In chapter 8 we read of wide-spread persecution leveled against the church. This persecution had the effect of spreading Christian everywhere, and everywhere they went, they preached the Gospel, accomplishing exactly what was needed to effect the growth of the church. In Acts 8 we meet the young preacher and deacon Philip, who taught and baptized many. In Acts 8 we read from the sin of Simon the Sorcerer what a Christian should do when he discovers that he has sinned: he is no longer obligated to be baptized, but is to repent and pray for forgiveness. See also James 5: 16 and I John 1: 9. In Acts 8 we meet the Ethiopian eunuch and read of his conversion (8: 26-40).

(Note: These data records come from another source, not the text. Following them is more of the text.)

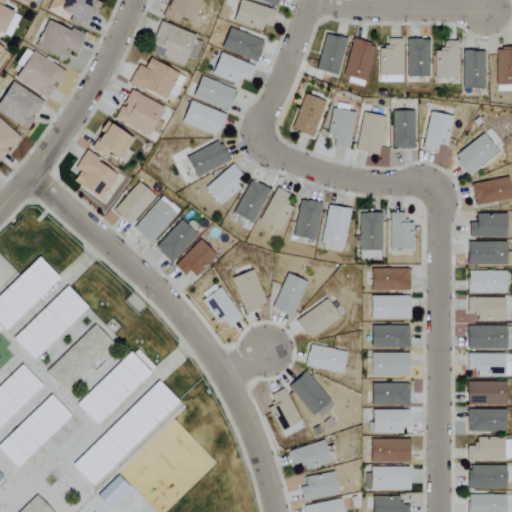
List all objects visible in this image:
building: (22, 1)
building: (267, 1)
building: (178, 10)
road: (408, 10)
building: (251, 15)
building: (7, 21)
building: (56, 40)
building: (171, 43)
building: (241, 44)
building: (1, 50)
building: (329, 54)
building: (416, 58)
building: (445, 60)
building: (390, 61)
building: (357, 62)
building: (230, 69)
building: (503, 69)
building: (472, 70)
road: (286, 71)
building: (38, 75)
building: (152, 78)
building: (212, 93)
building: (18, 105)
road: (76, 110)
building: (137, 113)
building: (306, 115)
building: (202, 118)
building: (339, 127)
building: (401, 130)
building: (435, 131)
building: (368, 133)
building: (6, 139)
building: (109, 142)
building: (473, 154)
building: (205, 159)
building: (92, 176)
road: (343, 179)
building: (224, 184)
building: (489, 191)
building: (250, 201)
building: (131, 203)
building: (276, 210)
building: (305, 220)
building: (153, 221)
building: (334, 226)
building: (486, 226)
building: (369, 232)
building: (399, 233)
building: (173, 241)
building: (484, 253)
building: (194, 259)
building: (388, 280)
building: (484, 282)
building: (23, 291)
building: (24, 291)
building: (247, 291)
building: (287, 295)
building: (217, 305)
building: (388, 308)
building: (484, 309)
building: (315, 319)
building: (47, 322)
building: (48, 323)
road: (183, 323)
building: (388, 336)
building: (484, 337)
road: (437, 351)
building: (75, 356)
building: (323, 359)
road: (248, 363)
building: (484, 364)
building: (387, 365)
building: (505, 365)
building: (61, 372)
building: (110, 386)
building: (111, 389)
building: (16, 390)
building: (15, 391)
building: (484, 393)
building: (388, 394)
building: (309, 396)
building: (284, 412)
building: (484, 420)
building: (387, 421)
building: (33, 430)
building: (32, 431)
building: (122, 431)
building: (123, 433)
building: (484, 450)
building: (388, 451)
building: (309, 456)
building: (0, 475)
building: (0, 476)
building: (484, 477)
building: (388, 479)
building: (317, 487)
building: (111, 492)
building: (483, 503)
building: (386, 504)
building: (33, 506)
building: (323, 507)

Verse 37 models the confession of faith that should be made before one is baptized; see also Matthew 10: 32, 33 and Romans 10: 9, 10 about confession of faith.
In Acts chapter 9 we read of the conversion of Saul; chapters 22 and 26 include re-tellings of the same incident. Whereas Simon Peter is the main figure of the early part of Acts, in the space of a few (probably three) years, Saul will be. Chapter 10 tells of the conversion of the first Gentiles in the baptisms of Cornelius and his household.
In chapter 11 Simon Peter is taken to task by the believers in Jerusalem who did not understand the preaching of the word to Gentiles. In verse 26 we read of the name for those who followed Christ: Christians. In chapter 12 the imprisoned Simon Peter is miraculously released and returned to his brethren. Throughout all of the events of the first twelve chapters of Acts, the church grows rapidly.